I bought a T/C Hawken new back in 1974.  The rifle was a tack driver then (with maxi balls) and is a tack driver today with Power Belts, however I did have to replace the barrel a few years back when accuracy went to Hades (lesson learned: do not delay, even a few days, cleaning your muzzleloader after a range session.)  A great many deer have fallen to this rifle over the years on both primitive weapons WMA hunts and during regular season.

The newer barrel is a Green Mountain Hawken replacement barrel and is pretty accurate.  The problem is, ever since I bought it, there is an ever so slight delay in ignition.  Now, the delay is not nearly so long as with a flintlock, but long enough to cause a flinch if not expecting it.  It exists no matter what nipple is used.

However, I have found a way to eliminate this delay:  I remove the nipple and place a smidgeon of powder under it and screw it back in.  This makes ignition at least as fast as when the rifle was new, and rivals in-lines in speed.  I do this now every time I take the gun afield.

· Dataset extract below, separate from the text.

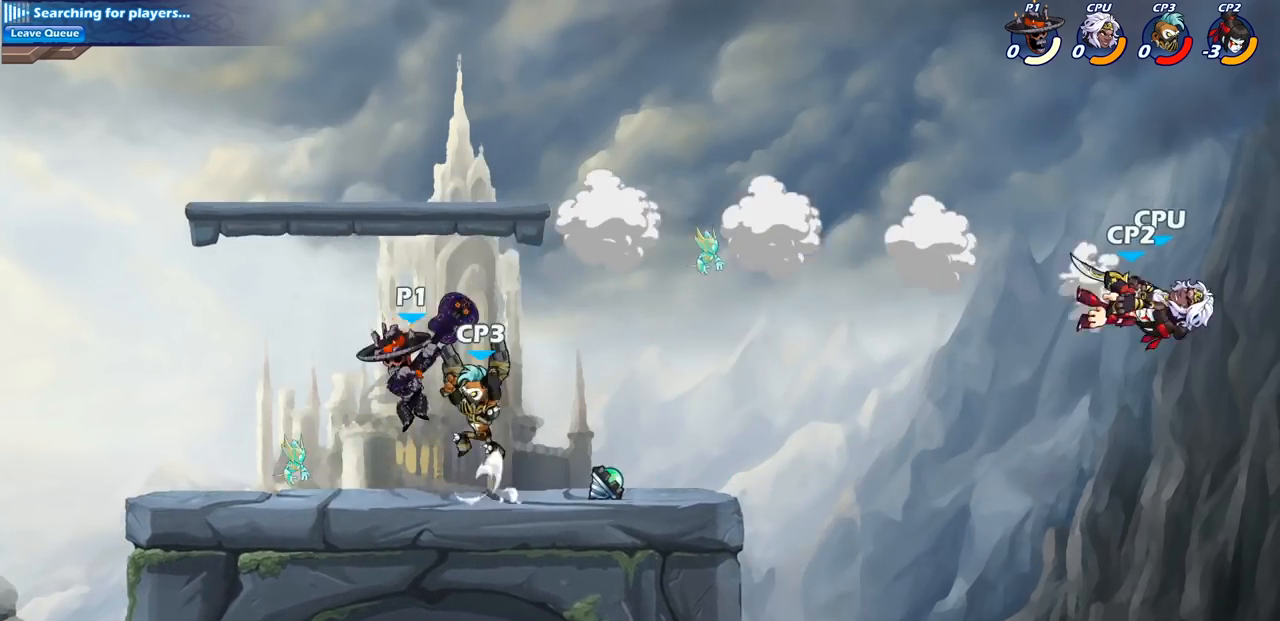
{"buttons": [], "left_stick": "center", "right_stick": "center", "events": [[50, "left_stick", "down-right"], [133, "CIRCLE", "down"], [150, "left_stick", "down"], [217, "CIRCLE", "up"], [317, "left_stick", "center"]]}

My question is, is this safe?  I mean, there is already a tremendous amount of back-pressure on the nipple threads from the main charge igniting.  I can't imagine that my less-than-one-grain primer charge causes much more pressure than already exists.

But I thought I'd ask.


----------



## 7Mag Hunter (Sep 13, 2012)

Check to make sure the flash holes in the bolster and nipple
line up to the barrel.....
I got a replacement bolster from CVA years ago and if I screw it
in tight to the barrel, the nipple does not line up to the hammer..


----------



## biskit1216 (Sep 13, 2012)

I have shot all different kinds of side locks, and I've always primed the nipple with a little powder. I've never had a problem. I used the real black powder with side locks, it has a lot more kick than the stuff we use today. I wouldn't worry to much unless you're shooting a really big charge.


----------



## Desert Rat (Sep 13, 2012)

Could be the nipple itself. I replaced mine with a CVA nipple and had issues with slow fire or miss fire. I went back to a TC nipple, when I found some, and the problem mostly cleared up. I still get the occasional slow fire with Pyrodex, but not Goex.


----------



## frankwright (Sep 13, 2012)

I would try a couple of different styles of nipples like a Spitfire or a Hot Shot. 
Or change to a musket cap as I did with both my Hawken style rifles. Much more fire and always goes boom.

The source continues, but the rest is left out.